─── Exercise passage ───

About the Robots META tag

Posted on December 14 2009 by zemog

In a nutshell

You can use a special HTML <META> tag to tell robots not to index the content of a page, and/or not scan it for links to follow.

For example:

<html>
<head>
<title>...</title>
<META NAME="ROBOTS" CONTENT="NOINDEX, NOFOLLOW">
</head>

There are two important considerations when using the robots tag:

* robots can ignore your tag. Especially malware robots that scan the web for security vulnerabilities, and email address harvesters used by spammers will pay no attention.
* the NOFOLLOW directive only applies to links on this page. It’s entirely likely that a robot might find the same links on some other page without a NOFOLLOW (perhaps on some other site), and so still arrives at your undesired page.

Don’t confuse this NOFOLLOW with the rel=”nofollow” link attribute.
The details

Like the /robots.txt, the robots META tag is a de-facto standard. It originated from a “birds of a feather” meeting at a 1996 distributed indexing workshop, and was described in meeting notes.

─── Dataset excerpt ───

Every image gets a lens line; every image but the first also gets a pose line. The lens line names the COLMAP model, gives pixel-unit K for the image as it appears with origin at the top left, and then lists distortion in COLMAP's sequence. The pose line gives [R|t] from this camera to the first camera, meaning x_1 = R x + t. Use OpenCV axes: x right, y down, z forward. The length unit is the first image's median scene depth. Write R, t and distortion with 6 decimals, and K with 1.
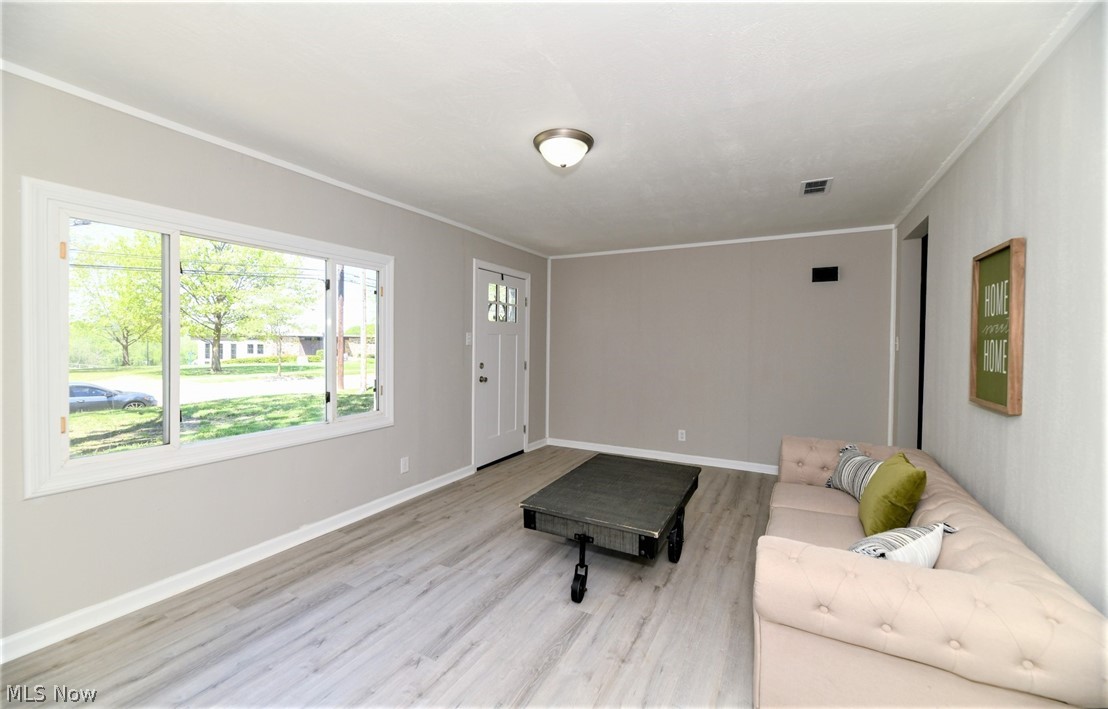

───

(Apply what you read):
a – Decide whether each statement below agrees with the passage on the robots META tag. For each, answer yes or no and quote the words of the passage that decide it. (i) The robots META tag originated at a 1996 distributed indexing workshop. (ii) The NOFOLLOW directive applies to links on every page of a site. (iii) Email address harvesters used by spammers will respect the robots tag.
b – Write out, word for word, the part of the passage on the robots META tag that opens with the words containing "The details" and closes with "in meeting notes.".

(Results by task):
a –
(i) Yes: "It originated from a “birds of a feather” meeting at a 1996 distributed indexing workshop"
(ii) No: "the NOFOLLOW directive only applies to links on this page"
(iii) No: "email address harvesters used by spammers will pay no attention"

b –
The details

Like the /robots.txt, the robots META tag is a de-facto standard. It originated from a “birds of a feather” meeting at a 1996 distributed indexing workshop, and was described in meeting notes.